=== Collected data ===
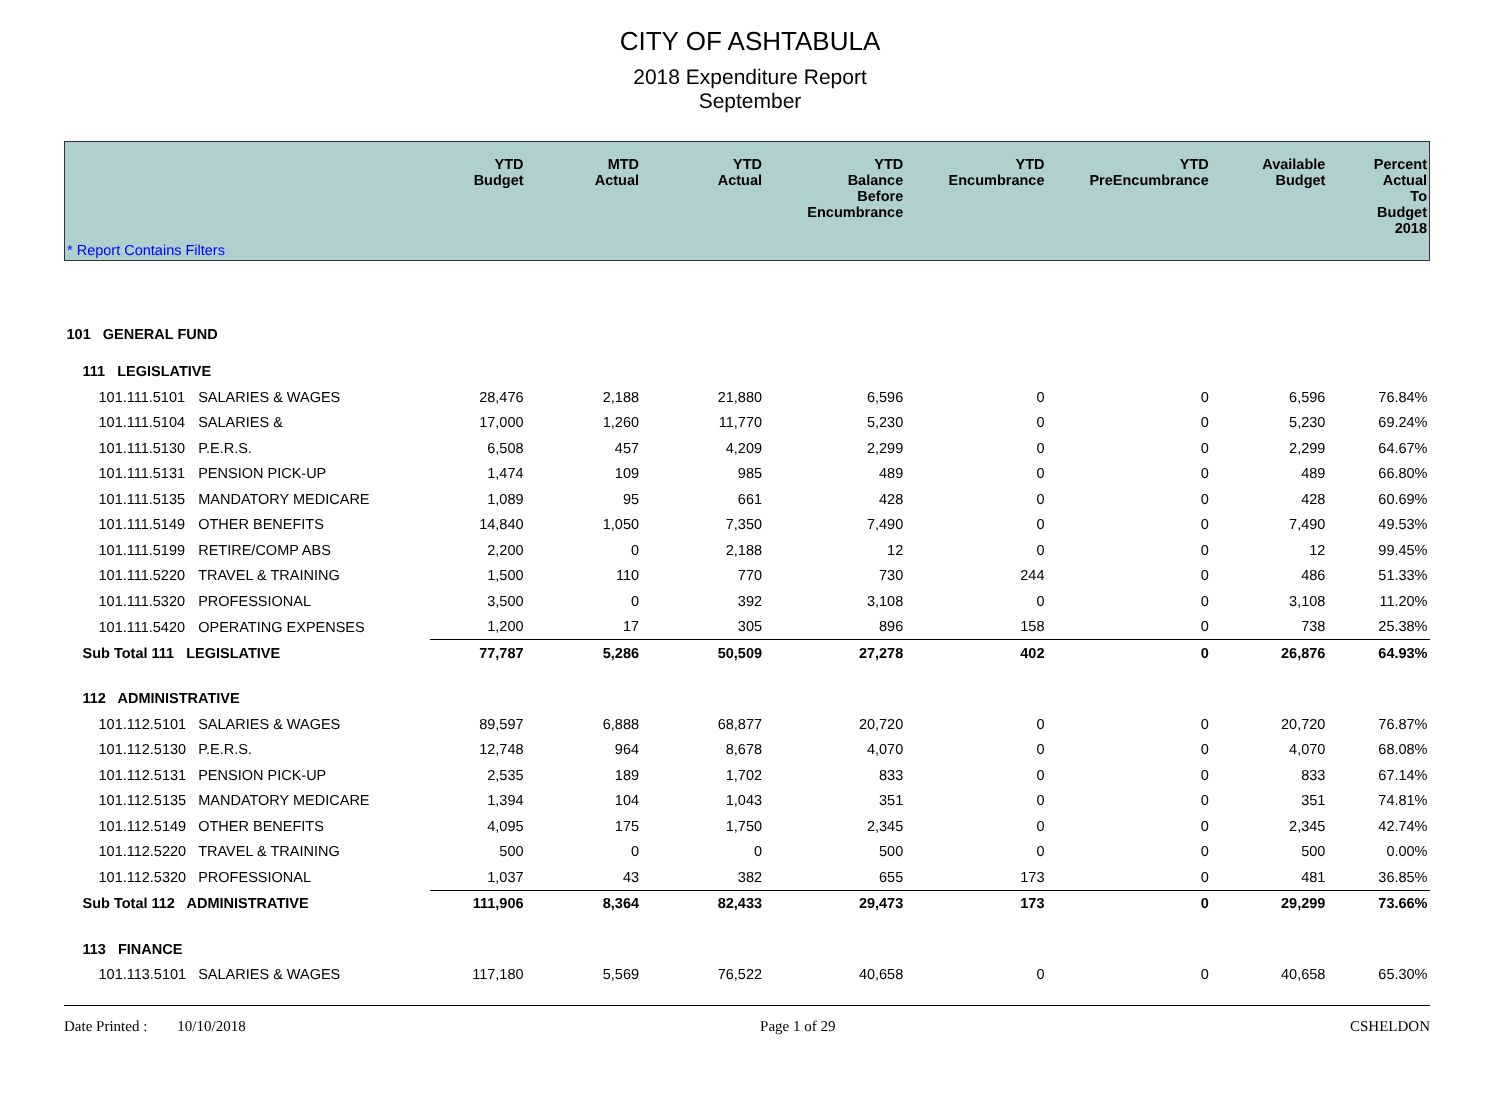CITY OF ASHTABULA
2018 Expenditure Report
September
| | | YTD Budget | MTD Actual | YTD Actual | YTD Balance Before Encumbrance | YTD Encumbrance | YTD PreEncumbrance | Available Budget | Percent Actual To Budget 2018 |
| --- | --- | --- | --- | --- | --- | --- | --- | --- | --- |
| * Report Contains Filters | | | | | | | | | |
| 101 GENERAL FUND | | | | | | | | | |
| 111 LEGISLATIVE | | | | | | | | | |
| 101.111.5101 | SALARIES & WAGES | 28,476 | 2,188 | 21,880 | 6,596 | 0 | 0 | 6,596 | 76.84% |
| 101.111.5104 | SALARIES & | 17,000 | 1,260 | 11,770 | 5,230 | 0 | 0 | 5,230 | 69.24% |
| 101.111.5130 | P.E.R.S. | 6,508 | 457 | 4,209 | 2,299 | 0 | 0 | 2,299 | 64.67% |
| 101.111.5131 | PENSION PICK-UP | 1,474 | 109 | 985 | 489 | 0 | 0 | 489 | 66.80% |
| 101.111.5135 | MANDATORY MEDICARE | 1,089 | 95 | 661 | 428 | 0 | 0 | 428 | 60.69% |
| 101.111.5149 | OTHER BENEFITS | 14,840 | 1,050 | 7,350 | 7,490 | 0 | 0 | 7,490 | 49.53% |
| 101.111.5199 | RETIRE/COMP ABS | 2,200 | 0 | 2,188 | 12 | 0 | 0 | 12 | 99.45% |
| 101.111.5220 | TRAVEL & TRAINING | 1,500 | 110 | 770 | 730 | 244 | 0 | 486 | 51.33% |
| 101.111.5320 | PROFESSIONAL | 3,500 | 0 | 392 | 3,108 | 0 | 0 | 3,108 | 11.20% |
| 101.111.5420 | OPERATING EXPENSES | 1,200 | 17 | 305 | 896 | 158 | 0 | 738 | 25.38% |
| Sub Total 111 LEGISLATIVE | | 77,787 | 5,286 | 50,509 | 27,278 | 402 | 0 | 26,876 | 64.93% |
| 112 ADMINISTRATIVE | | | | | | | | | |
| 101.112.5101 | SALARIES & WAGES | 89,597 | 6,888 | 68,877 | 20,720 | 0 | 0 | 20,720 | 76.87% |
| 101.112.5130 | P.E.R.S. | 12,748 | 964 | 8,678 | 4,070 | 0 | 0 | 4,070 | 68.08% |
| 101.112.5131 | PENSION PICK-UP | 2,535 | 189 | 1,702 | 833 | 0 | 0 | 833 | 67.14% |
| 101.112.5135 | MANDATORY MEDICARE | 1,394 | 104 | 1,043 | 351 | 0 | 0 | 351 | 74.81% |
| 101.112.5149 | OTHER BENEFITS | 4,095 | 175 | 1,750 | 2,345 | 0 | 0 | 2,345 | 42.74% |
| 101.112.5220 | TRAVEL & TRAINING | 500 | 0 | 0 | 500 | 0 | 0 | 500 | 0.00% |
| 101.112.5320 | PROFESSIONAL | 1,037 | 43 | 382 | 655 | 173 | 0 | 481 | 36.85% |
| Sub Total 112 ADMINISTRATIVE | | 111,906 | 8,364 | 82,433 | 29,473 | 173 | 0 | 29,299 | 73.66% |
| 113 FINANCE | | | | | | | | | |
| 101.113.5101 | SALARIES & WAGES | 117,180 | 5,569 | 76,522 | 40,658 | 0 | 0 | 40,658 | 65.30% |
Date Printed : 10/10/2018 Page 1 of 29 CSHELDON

=== PROBLEM DETAILS ===
Within the entries above, how many lines contain the word "ADMINISTRATIVE"? State the number only.

=== THE COMPLETED TASK ===
2